__PROVIDED TEXT__
Ezra Ngala, an informal construction worker, is struggling to make ends meet in a slum in Kenya’s capital, Nairobi. “I am trying to survive,” he says while explaining that he cannot feed his wife and four-year-old son.
“For the past few months there has been a surge of people like myself going hungry. The government says that the war in Ukraine is the cause of all this.”
Steep rises in international food and fuel prices since the Russian invasion of Ukraine have left millions more Africans facing hunger and food insecurity this year, the UN, local politicians and charities have warned. The price rises have compounded economic problems caused by the coronavirus pandemic, sparking concerns of unrest in the hardest-hit countries. Swaths of Africa faced an “unprecedented food emergency” this year, in part because of the war in Ukraine, the World Food Program has said.
“The conflict in Ukraine [sparked a] global price hike of fuel, fertilizers and also edible oil and sugar and wheat particularly. This is bringing significant shocks to the system,” Ahmed Shide, Ethiopia’s finance minister told the Financial Times.
In an area stretching from northern Kenya to Somalia and large parts of Ethiopia, up to 20mn people could go hungry in 2022, the UN’s Food & Agriculture Organization has said, due to the worst drought in four decades, exacerbated by the fallout from the war in Ukraine. More than 40mn people in the Sahel and west Africa this year face acute food insecurity, according to the FAO, up from 10.8mn people three years ago.
Before the war, Russia and Ukraine accounted for a double-digit share of wheat imports in more than 20 sub-Saharan African countries, including Madagascar, Cameroon, Uganda and Nigeria, according to the FAO. Eritrea relies on those two countries for all of its wheat imports.
Even those countries not relying on imports from Russia and Ukraine have been hit by rising prices.
Responding to the trend, the World Bank on Wednesday said it had approved a $2.3bn program to help countries in eastern and southern Africa tackle food insecurity.
The IMF forecasts that consumer prices in sub-Saharan Africa will top 12.2 per cent this year — the highest in almost two decades. In Ethiopia, food prices rose 42.9 per cent in April the same month a year earlier.
There are concerns that higher food prices could fuel unrest in poorer countries, where food counts for a higher part of daily spending than in developed countries.
During the 2007-08 food crisis, which was caused by a spike in energy prices and droughts in crop-producing regions, about 40 countries faced social unrest. More than a third of those countries were on the African continent.

__EXERCISE SET__
1 – From the article on food prices in Africa, extract the passage that opens with the words containing "Even those countries" and closes with "in developed countries.".
2 – The article on food prices in Africa names example countries where Russia and Ukraine accounted for a double-digit share of wheat imports before the war. List those countries.
3 – Write what follows the last sentence of the article on rising food prices in Africa.

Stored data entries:
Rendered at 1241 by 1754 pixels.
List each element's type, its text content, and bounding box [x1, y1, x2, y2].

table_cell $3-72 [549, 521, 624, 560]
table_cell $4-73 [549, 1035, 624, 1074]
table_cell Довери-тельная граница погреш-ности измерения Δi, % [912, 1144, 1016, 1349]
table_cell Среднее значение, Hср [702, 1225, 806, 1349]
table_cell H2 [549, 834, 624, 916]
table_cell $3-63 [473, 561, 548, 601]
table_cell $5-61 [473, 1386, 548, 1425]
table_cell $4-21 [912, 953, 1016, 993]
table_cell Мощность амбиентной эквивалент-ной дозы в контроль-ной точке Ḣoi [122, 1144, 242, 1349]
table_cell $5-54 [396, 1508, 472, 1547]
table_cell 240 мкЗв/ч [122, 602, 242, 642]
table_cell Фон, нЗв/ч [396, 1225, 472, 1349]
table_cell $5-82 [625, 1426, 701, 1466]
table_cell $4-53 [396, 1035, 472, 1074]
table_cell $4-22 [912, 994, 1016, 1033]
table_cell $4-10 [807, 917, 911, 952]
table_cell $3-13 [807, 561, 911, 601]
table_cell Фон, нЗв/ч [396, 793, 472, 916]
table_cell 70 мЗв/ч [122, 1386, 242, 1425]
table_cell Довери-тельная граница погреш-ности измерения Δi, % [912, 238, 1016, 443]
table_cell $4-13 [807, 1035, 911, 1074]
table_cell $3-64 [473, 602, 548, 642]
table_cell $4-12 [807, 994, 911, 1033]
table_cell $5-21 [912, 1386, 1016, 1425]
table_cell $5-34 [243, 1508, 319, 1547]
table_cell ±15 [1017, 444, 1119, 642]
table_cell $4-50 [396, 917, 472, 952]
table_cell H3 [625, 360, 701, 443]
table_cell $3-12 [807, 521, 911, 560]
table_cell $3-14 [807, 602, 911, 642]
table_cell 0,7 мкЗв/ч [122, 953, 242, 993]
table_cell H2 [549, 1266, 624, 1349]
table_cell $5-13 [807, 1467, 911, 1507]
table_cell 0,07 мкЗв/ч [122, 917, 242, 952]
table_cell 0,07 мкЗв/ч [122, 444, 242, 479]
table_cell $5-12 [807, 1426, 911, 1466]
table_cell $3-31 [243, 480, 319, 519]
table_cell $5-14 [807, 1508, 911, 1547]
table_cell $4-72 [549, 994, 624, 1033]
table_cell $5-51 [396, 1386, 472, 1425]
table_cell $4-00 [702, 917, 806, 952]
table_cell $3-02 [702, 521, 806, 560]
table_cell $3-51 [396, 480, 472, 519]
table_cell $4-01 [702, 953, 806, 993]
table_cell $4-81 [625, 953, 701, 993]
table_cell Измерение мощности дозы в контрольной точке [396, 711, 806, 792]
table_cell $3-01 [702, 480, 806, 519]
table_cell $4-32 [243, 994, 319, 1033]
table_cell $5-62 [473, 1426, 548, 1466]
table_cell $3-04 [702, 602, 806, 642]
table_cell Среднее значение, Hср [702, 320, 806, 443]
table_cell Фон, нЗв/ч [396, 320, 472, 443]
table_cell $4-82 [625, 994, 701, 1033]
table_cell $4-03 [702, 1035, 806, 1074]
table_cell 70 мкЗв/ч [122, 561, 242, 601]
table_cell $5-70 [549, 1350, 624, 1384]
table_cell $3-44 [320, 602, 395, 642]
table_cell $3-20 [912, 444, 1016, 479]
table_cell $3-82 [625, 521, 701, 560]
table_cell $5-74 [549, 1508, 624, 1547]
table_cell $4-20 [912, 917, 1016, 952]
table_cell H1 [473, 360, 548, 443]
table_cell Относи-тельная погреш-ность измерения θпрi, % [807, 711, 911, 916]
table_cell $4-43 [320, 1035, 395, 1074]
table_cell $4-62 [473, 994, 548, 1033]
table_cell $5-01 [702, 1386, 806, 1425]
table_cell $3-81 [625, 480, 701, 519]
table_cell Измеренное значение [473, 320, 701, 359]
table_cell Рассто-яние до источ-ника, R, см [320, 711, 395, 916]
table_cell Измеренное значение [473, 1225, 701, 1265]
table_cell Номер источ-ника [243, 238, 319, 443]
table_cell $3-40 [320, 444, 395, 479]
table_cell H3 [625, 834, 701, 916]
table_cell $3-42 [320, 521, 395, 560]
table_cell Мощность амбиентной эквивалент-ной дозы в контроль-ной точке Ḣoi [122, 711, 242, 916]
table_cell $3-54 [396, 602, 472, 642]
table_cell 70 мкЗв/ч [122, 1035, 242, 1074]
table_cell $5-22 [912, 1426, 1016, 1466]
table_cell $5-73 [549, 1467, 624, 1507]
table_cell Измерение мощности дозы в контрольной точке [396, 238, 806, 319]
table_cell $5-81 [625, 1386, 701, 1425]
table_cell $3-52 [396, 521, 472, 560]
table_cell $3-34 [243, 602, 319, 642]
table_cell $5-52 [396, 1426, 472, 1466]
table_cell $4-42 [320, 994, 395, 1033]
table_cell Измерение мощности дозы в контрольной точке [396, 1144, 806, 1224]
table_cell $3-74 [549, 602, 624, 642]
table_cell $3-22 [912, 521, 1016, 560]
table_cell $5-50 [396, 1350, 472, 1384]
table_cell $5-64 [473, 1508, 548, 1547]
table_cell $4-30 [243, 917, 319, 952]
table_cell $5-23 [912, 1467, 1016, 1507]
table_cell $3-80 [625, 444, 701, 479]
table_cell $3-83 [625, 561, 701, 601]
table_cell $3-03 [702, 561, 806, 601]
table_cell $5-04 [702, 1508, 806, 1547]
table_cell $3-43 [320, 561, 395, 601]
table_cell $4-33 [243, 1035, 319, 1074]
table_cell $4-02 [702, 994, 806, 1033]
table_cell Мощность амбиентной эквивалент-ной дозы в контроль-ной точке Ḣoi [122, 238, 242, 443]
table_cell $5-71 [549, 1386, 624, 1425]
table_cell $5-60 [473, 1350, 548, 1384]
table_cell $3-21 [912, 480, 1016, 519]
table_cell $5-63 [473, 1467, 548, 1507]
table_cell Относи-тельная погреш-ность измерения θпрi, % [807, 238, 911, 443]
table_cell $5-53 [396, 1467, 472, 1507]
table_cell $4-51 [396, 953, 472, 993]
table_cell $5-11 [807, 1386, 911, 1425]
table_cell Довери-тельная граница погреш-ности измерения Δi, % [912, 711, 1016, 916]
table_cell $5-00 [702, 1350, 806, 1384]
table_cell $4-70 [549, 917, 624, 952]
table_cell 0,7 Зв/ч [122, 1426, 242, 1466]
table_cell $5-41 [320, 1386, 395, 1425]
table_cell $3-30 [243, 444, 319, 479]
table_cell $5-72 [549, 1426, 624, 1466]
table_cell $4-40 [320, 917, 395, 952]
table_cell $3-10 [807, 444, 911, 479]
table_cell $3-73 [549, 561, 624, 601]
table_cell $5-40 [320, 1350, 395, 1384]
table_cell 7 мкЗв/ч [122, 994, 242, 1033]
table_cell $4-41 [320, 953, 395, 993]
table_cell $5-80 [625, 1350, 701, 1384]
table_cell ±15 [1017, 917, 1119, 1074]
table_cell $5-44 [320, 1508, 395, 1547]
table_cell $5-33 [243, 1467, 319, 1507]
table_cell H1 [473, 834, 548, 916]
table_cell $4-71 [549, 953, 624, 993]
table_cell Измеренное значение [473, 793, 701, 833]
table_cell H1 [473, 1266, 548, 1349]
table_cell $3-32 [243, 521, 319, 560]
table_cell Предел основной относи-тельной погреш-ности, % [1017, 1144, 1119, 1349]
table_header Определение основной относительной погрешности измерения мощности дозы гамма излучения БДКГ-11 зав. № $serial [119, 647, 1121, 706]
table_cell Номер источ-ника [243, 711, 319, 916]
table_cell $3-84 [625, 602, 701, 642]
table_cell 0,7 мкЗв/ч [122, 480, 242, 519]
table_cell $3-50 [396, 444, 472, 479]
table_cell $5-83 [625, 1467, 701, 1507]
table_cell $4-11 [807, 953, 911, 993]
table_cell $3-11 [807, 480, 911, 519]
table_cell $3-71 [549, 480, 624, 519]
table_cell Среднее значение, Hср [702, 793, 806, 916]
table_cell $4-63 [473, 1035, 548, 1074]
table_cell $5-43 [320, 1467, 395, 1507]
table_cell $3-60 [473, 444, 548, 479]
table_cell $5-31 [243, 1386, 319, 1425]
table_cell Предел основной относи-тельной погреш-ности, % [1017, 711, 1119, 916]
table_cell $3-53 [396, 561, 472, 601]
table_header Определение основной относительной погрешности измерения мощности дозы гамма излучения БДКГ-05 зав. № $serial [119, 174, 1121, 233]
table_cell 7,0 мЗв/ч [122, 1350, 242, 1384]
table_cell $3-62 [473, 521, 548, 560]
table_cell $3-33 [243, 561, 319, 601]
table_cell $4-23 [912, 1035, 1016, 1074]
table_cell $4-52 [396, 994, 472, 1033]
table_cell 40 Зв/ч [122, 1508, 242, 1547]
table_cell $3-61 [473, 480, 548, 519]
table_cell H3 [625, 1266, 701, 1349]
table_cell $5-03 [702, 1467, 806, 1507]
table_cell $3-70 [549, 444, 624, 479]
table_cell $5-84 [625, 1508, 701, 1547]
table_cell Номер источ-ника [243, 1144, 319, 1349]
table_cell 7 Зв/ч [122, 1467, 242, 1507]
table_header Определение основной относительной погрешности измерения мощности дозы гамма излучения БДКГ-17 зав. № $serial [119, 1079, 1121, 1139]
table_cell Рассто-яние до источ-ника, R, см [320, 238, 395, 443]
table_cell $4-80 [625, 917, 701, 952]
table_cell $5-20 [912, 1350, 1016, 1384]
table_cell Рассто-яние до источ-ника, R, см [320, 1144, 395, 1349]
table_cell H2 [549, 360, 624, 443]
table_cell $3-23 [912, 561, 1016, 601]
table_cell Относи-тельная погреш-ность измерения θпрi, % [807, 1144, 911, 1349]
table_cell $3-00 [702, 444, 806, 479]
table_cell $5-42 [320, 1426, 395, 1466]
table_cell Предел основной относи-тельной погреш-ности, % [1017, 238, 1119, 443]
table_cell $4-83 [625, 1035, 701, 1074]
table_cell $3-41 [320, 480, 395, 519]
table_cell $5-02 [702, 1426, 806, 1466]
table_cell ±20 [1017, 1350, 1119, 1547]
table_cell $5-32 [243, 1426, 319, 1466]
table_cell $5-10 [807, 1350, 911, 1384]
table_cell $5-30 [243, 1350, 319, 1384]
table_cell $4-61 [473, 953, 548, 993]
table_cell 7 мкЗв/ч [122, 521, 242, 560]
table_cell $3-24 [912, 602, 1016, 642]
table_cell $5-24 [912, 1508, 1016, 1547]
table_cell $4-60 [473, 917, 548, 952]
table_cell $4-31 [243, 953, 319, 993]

__ANSWERS GIVEN__
1 –
Even those countries not relying on imports from Russia and Ukraine have been hit by rising prices.
Responding to the trend, the World Bank on Wednesday said it had approved a $2.3bn program to help countries in eastern and southern Africa tackle food insecurity.
The IMF forecasts that consumer prices in sub-Saharan Africa will top 12.2 per cent this year — the highest in almost two decades. In Ethiopia, food prices rose 42.9 per cent in April the same month a year earlier.
There are concerns that higher food prices could fuel unrest in poorer countries, where food counts for a higher part of daily spending than in developed countries.

2 – Madagascar, Cameroon, Uganda, Nigeria

3 –
Even before the Russian invasion in late February, the pandemic had already hit economic growth on the continent. “Africa was already struggling with food insecurity,” said Wandile Sihlobo, chief economist at the Agricultural Business Chamber of South Africa. “These African countries had diminished ability to cushion their population from food price fluctuations.”
There have already been some signs of unrest. Landlocked Chad declared a food “emergency” earlier this month. In Uganda, six activists were arrested for protesting against higher food prices at the end of May, according to Amnesty International. The rising cost of food has since May spurred street protests in Nairobi under the hashtags #LowerFoodPrices and #Njaa-Revolution — meaning “hunger” revolution in Swahili.
“People are hungry, the reality is that people cannot afford to keep up with these rising prices. You wake up every day, and prices are rising,” said Lewis Maghanga, a local campaigner on the cost of living.
Jackline Mueni, who bakes cakes for weddings and birthdays in Nairobi, is feeling the pinch. “Things are just getting bad,” she said, adding that in the three years she had been in business this was by far the worst time. “In the last three months, food prices have really rocketed.”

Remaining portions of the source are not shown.